Assume a non-linear relation between the random variables $\mathbf{Y} = f(\mathbf{X})$, where $\mathbf{Y}\sim p_Y$ takes values $\mathbf{y} \in \mathbb{R}^M$ and $\mathbf{X}\sim p_X$ takes values $\mathbf{x} \in \mathbb{R}^N$, with $M\leq N$. My question is about the "inverse" problem described below.
Direct problem - If we know the PDF $p_X$, then the PDF $p_Y$ is formally given by
$$p_Y(\mathbf{y}) = \int \delta^M(f(\mathbf{x})-\mathbf{y} ) \, p_X(\mathbf{x}) \, d^Nx$$
In general, this expression can not be handled with analytical techniques. However, we can sample some values $\mathbf{x}_i\sim p_X$: the scatter of the $f(\mathbf{x}_i)$ values already allows us to probe $p_Y$.
Inverse problem - The PDF $p_Y$ and the map $f$ are given. We want to estimate $p_X$. Unfortunately, the formal expression
$$ p_X(\mathbf{x}) = \int \delta^N(f^{-1}(\mathbf{y})-\mathbf{x} ) \, p_Y(\mathbf{y}) \, d^My $$
is useless: contrary to the previous case, it does not allow us to come up with a practical strategy (i.e. the "sampling" strategy above).

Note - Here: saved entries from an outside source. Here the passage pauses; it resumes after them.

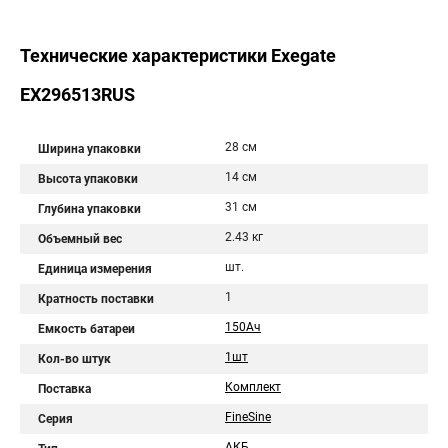
Технические характеристики Exegate
EX296513RUS
28 см
Ширина упаковки
14 см
Высота упаковки
31 см
Глубина упаковки
2.43 кг
Объемный вес
шт.
Единица измерения
1
Кратность поставки
150Aч
Емкость батареи
1шт
Кол-во штук
Комплект
Поставка
FineSine
Серия
АКБ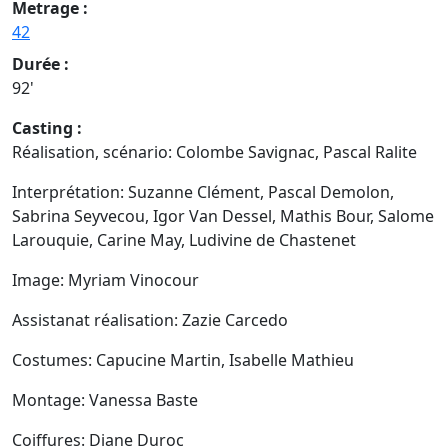
Metrage :
42
Durée :
92'
Casting :
Réalisation, scénario: Colombe Savignac, Pascal Ralite
Interprétation: Suzanne Clément, Pascal Demolon,
Sabrina Seyvecou, Igor Van Dessel, Mathis Bour, Salome
Larouquie, Carine May, Ludivine de Chastenet
Image: Myriam Vinocour
Assistanat réalisation: Zazie Carcedo
Costumes: Capucine Martin, Isabelle Mathieu
Montage: Vanessa Baste
Coiffures: Diane Duroc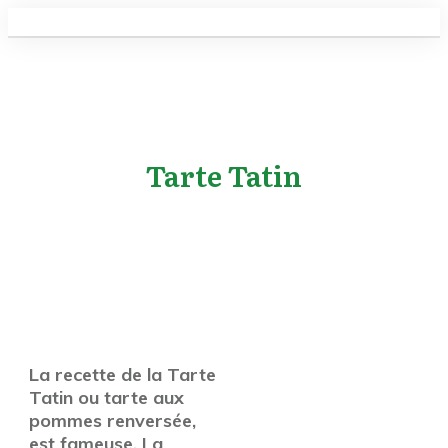
Tarte Tatin
La recette de la Tarte
Tatin ou tarte aux
pommes renversée,
est fameuse. La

The expression does not even make sense since $M\leq N$, plus we do not know the, potentially multivalued, map $f^{-1}$. Only if $f$ is a bijective, differentiable function, we may use the change of variables formula but, again, we have the practical problem that $f^{-1}$ is not analytically known (see e.g. this, this, this and this questions).
Does this inverse problem have a "name"? Of course, it is not always a well-posed problem, e.g. $f(\mathbf{x})=\mathbf{y}_0$, where $\mathbf{y}_0$ is a constant vector so that $p_Y= \delta^M(\mathbf{y}-\mathbf{y}_0 ) $ regardless of $p_X$: knowing $f$ and $p_Y$ tells us nothing about $p_X$. However, in most cases, the knowledge of $f$ and $p_Y$ should allow us to "know something" about $p_X$.
Is there any practical strategy/approach to tackle it? Maybe a Bayesian inference approach where some $\mathbf{y}_i$ distributed according to the known $p_Y$ is treated as the "data" and we infer $p_X$? Or maybe a maximum entropy approach where we try to maximize our ignorance on $p_X$ while accounting for constraints coming from knowledge of $p_Y$ and $f$?
Reference: A few days after posting the question I found this interesting reference that is very promising: D. Sanz-Alonso et al. Inverse Problems and Data Assimilation, available on arXiv.